Restate, word for word and with no pictures, the stretch of lines in the data below that begins at the line with "index tip: (981, 349)" and ends at the line with "thumb mcp: (317, 176)", inclusive.

== Stored data ==

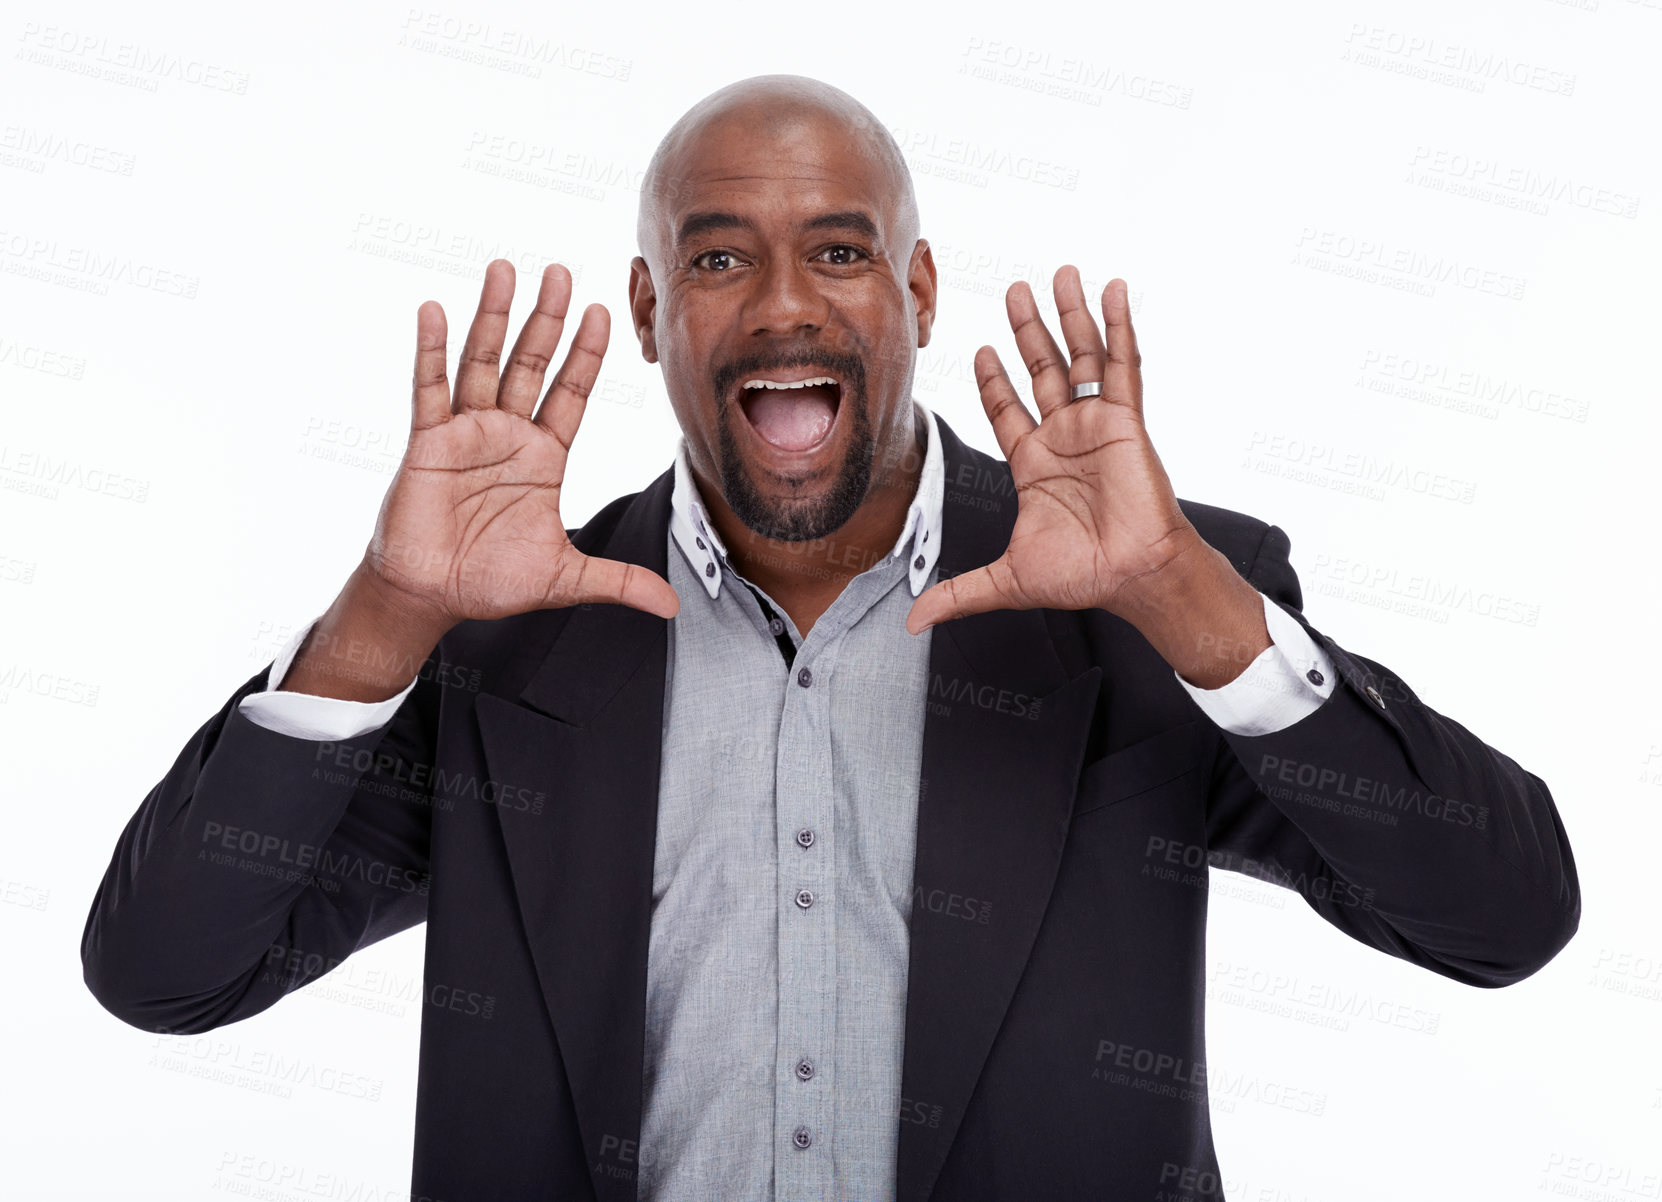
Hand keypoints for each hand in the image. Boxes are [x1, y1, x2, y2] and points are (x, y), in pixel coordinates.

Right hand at [365, 259, 679, 628]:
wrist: (432, 596)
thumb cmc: (492, 580)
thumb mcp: (566, 579)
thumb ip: (618, 581)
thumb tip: (670, 605)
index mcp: (544, 457)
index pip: (571, 393)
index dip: (586, 354)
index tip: (602, 311)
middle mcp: (508, 434)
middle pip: (531, 364)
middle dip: (546, 319)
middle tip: (560, 271)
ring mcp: (467, 432)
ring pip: (483, 362)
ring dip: (493, 317)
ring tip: (505, 269)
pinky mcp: (428, 442)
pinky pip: (430, 388)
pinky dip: (431, 350)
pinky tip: (436, 310)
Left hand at [906, 266, 1199, 634]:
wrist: (1131, 576)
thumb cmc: (1082, 576)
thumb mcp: (1006, 580)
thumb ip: (959, 593)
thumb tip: (914, 622)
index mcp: (1034, 463)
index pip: (1008, 408)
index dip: (993, 380)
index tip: (981, 349)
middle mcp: (1063, 436)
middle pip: (1041, 369)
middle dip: (1027, 330)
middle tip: (1014, 289)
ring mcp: (1095, 423)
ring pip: (1080, 357)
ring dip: (1069, 315)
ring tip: (1060, 273)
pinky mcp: (1126, 419)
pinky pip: (1121, 364)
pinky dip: (1118, 326)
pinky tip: (1113, 291)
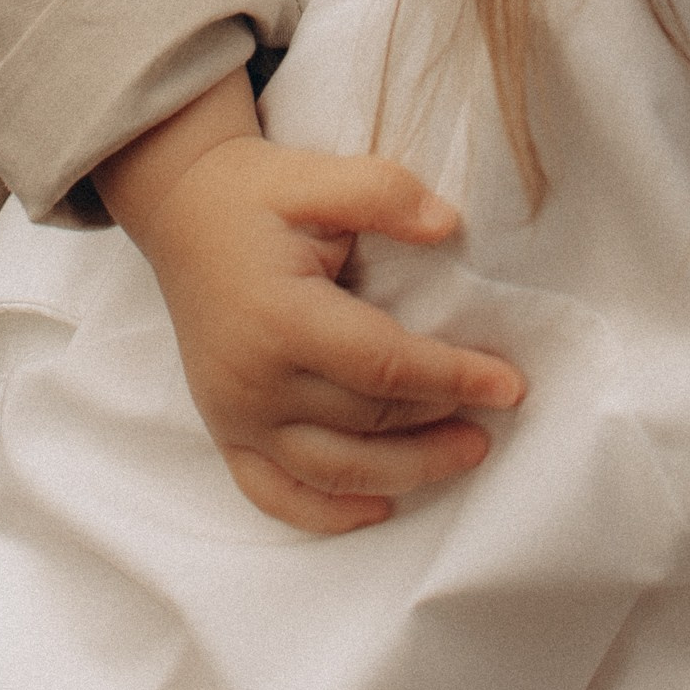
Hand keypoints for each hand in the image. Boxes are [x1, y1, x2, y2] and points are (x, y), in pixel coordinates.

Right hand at [94, 76, 525, 534]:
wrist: (179, 209)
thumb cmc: (254, 193)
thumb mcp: (317, 176)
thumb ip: (383, 194)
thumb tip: (448, 226)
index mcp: (280, 317)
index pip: (384, 365)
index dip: (452, 378)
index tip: (510, 384)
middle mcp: (253, 380)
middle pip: (365, 423)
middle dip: (439, 423)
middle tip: (498, 418)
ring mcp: (233, 413)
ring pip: (331, 471)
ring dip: (404, 473)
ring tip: (462, 453)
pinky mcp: (222, 428)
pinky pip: (274, 493)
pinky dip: (326, 514)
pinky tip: (379, 505)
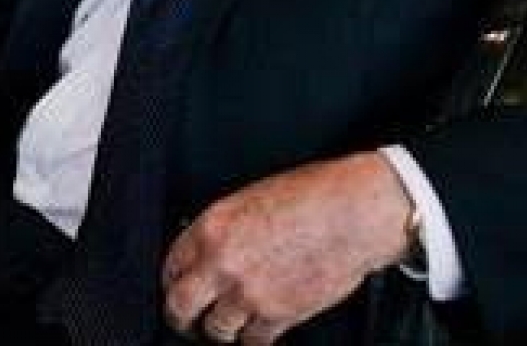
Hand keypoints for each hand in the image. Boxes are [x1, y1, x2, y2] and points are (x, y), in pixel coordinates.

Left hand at [163, 152, 412, 344]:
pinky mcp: (278, 316)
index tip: (178, 282)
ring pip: (215, 331)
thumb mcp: (254, 196)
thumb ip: (225, 227)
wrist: (354, 213)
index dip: (174, 276)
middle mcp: (224, 263)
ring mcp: (250, 294)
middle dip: (181, 314)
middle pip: (179, 307)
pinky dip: (253, 336)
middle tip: (186, 316)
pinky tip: (257, 323)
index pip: (172, 264)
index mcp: (214, 226)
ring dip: (220, 327)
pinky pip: (252, 342)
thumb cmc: (313, 194)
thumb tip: (209, 249)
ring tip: (228, 319)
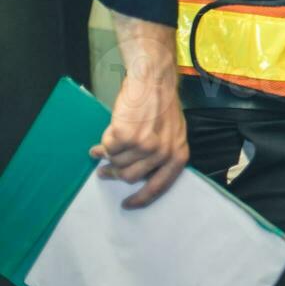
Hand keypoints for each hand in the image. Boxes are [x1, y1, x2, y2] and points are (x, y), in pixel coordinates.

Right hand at [91, 69, 188, 208]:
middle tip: (105, 171)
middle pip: (130, 177)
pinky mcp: (127, 136)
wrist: (154, 81)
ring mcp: (145, 146)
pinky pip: (108, 148)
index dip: (142, 198)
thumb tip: (130, 171)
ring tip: (108, 144)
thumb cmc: (161, 104)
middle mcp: (163, 153)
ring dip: (110, 154)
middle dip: (115, 173)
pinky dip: (105, 141)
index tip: (128, 204)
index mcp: (178, 154)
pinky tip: (110, 131)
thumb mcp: (170, 133)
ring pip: (117, 162)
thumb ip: (156, 154)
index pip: (159, 186)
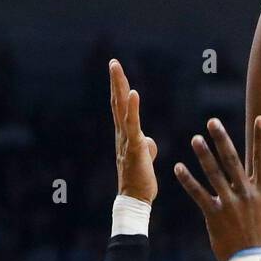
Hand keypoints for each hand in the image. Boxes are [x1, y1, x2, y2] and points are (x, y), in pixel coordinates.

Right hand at [109, 58, 157, 203]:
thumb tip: (147, 141)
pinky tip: (134, 92)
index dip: (120, 89)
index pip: (122, 108)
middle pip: (118, 103)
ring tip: (117, 68)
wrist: (135, 199)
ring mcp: (126, 139)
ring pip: (122, 108)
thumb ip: (145, 146)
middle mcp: (122, 135)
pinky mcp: (134, 146)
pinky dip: (133, 107)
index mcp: (125, 136)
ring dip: (120, 87)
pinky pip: (133, 124)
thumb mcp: (145, 158)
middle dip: (116, 81)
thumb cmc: (140, 181)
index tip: (118, 71)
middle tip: (113, 62)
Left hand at [175, 116, 260, 260]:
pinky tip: (179, 167)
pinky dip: (188, 181)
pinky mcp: (213, 215)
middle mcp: (245, 193)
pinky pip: (198, 195)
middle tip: (212, 122)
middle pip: (232, 160)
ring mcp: (228, 203)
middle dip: (222, 139)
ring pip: (214, 174)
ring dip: (203, 155)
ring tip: (195, 139)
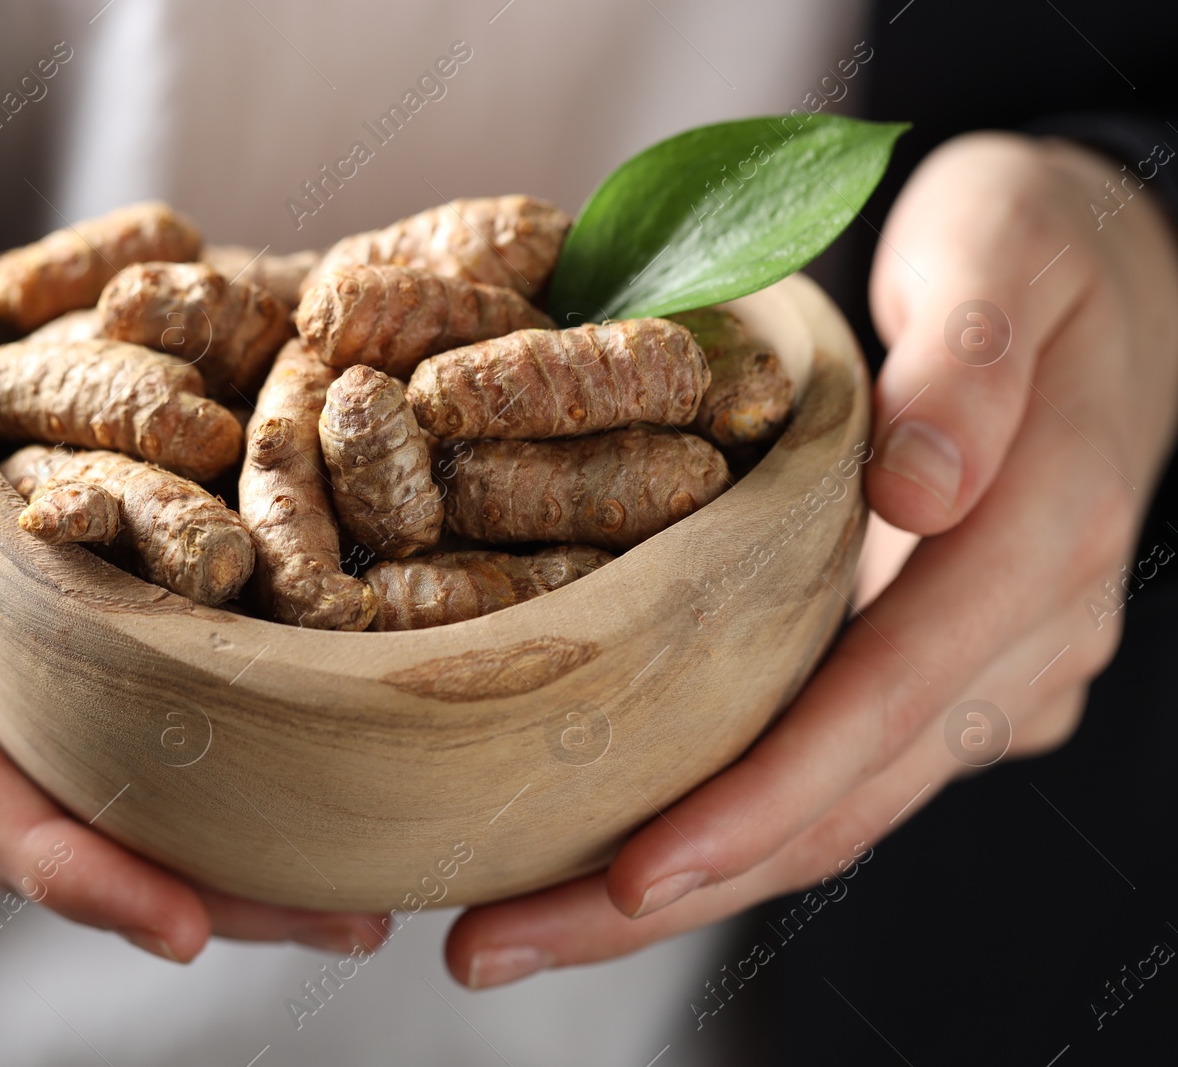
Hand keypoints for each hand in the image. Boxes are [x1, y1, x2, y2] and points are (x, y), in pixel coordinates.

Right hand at [0, 89, 383, 960]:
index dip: (52, 851)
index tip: (183, 921)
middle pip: (26, 798)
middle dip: (170, 874)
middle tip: (333, 919)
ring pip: (75, 753)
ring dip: (206, 822)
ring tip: (348, 876)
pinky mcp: (4, 584)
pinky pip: (98, 670)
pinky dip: (190, 716)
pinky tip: (300, 733)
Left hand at [444, 132, 1177, 986]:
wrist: (1106, 280)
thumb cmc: (1036, 250)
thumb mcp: (1005, 252)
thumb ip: (968, 364)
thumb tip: (916, 488)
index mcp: (1039, 547)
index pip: (884, 706)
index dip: (759, 800)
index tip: (629, 874)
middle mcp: (1021, 646)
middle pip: (839, 807)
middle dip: (670, 892)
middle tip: (494, 945)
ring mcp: (984, 678)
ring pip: (829, 817)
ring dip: (676, 886)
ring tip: (514, 928)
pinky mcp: (938, 680)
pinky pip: (828, 777)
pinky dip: (719, 827)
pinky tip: (602, 856)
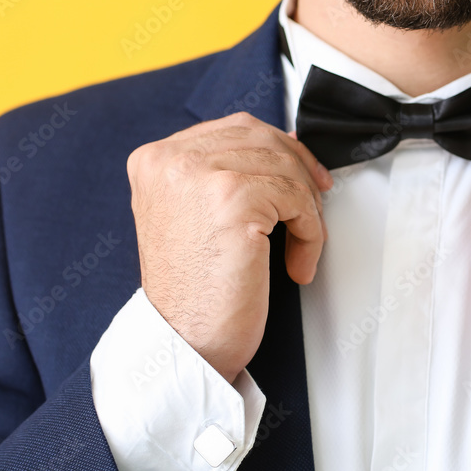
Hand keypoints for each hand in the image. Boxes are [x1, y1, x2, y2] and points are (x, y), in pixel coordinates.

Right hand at [127, 112, 332, 382]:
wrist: (184, 343)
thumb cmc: (195, 291)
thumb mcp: (196, 215)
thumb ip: (225, 174)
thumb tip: (284, 146)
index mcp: (157, 159)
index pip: (237, 128)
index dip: (282, 150)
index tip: (306, 178)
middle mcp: (171, 160)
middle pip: (265, 139)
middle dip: (300, 173)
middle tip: (312, 210)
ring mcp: (199, 175)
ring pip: (285, 167)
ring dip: (306, 209)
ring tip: (299, 247)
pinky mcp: (232, 199)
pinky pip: (296, 199)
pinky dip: (310, 232)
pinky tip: (297, 263)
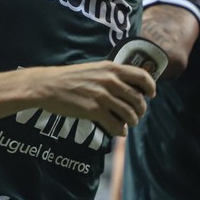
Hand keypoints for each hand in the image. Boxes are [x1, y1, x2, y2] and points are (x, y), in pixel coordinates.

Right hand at [33, 61, 154, 136]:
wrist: (48, 86)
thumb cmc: (69, 77)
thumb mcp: (93, 68)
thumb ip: (110, 75)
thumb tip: (125, 86)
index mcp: (111, 68)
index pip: (142, 76)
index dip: (151, 87)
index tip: (151, 95)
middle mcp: (110, 81)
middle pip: (138, 99)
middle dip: (141, 109)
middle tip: (137, 114)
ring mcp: (103, 96)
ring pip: (130, 114)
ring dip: (132, 121)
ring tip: (128, 123)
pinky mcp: (94, 111)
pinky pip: (116, 125)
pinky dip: (120, 131)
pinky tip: (119, 131)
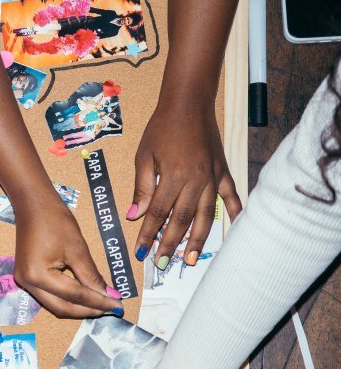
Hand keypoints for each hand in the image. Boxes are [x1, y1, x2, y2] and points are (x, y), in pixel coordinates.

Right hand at [14, 194, 121, 317]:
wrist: (33, 203)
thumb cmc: (55, 220)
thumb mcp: (77, 249)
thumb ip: (92, 276)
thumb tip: (109, 296)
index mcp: (38, 276)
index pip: (74, 296)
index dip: (98, 302)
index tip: (118, 305)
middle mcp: (27, 283)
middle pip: (62, 307)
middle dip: (88, 310)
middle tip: (111, 308)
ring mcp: (24, 281)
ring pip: (55, 304)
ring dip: (78, 306)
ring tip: (101, 304)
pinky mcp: (27, 276)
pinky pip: (49, 295)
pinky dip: (67, 297)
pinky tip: (84, 295)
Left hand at [131, 103, 241, 268]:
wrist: (188, 104)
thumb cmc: (161, 128)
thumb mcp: (144, 156)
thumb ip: (141, 188)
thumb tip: (134, 216)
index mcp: (172, 176)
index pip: (158, 213)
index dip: (148, 234)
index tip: (140, 251)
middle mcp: (195, 180)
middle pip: (181, 220)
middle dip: (170, 244)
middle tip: (162, 264)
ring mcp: (212, 177)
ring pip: (206, 215)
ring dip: (197, 239)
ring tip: (190, 259)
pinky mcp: (222, 172)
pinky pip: (231, 197)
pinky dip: (234, 214)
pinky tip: (234, 231)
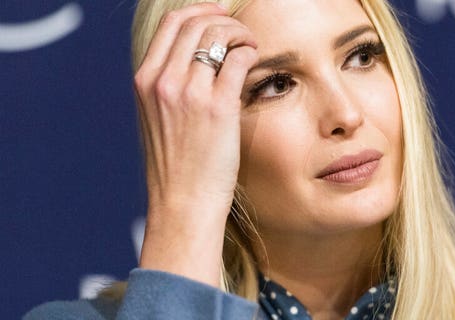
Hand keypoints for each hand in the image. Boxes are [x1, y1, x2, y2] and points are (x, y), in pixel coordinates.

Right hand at [133, 3, 257, 285]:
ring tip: (251, 45)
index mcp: (145, 82)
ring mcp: (189, 93)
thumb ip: (168, 89)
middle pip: (195, 22)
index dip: (198, 11)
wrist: (182, 204)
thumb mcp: (157, 121)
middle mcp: (163, 82)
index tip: (218, 14)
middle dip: (223, 18)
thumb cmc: (176, 168)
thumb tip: (193, 63)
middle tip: (241, 31)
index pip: (171, 25)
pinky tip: (256, 60)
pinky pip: (238, 59)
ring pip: (217, 35)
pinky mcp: (217, 108)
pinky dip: (250, 51)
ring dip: (239, 33)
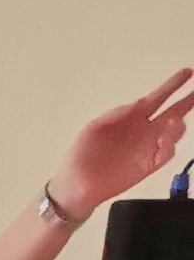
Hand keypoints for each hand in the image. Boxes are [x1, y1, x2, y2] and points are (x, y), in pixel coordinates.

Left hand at [54, 68, 192, 216]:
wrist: (76, 186)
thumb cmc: (81, 155)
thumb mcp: (93, 128)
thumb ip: (115, 114)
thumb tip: (135, 104)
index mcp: (131, 117)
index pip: (156, 97)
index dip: (172, 85)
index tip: (186, 74)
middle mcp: (144, 130)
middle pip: (173, 112)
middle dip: (187, 101)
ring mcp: (148, 147)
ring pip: (173, 133)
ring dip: (177, 126)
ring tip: (174, 121)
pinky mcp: (149, 165)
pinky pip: (166, 154)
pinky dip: (169, 146)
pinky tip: (165, 140)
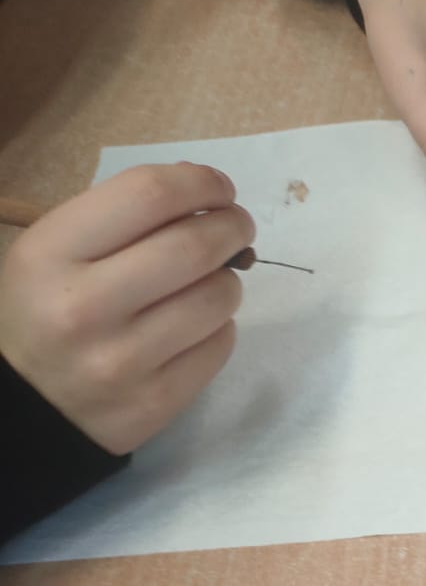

===

- Output of the exercise:
index tip: (981, 349)
middle mcp: (1063, 436)
middle pip: (1041, 369)
middle dip: (1027, 330)
middle tip: (1014, 289)
ring mcp: (1095, 423)
ring pip: (1080, 357)
ring dip: (1069, 315)
ring tip: (1060, 273)
pinky mcp: (1126, 419)
pinky pip: (1121, 364)
pinky dip: (1118, 326)
pinky tip: (1113, 291)
Hand keypoints for each hand in the image. Boxes are [x1, y1, x2, y2] and points are (x, y), in pixel coordinates.

Right hand at [94, 76, 525, 534]:
wrist: (179, 209)
thumb cmc: (254, 193)
thumb mcp: (317, 176)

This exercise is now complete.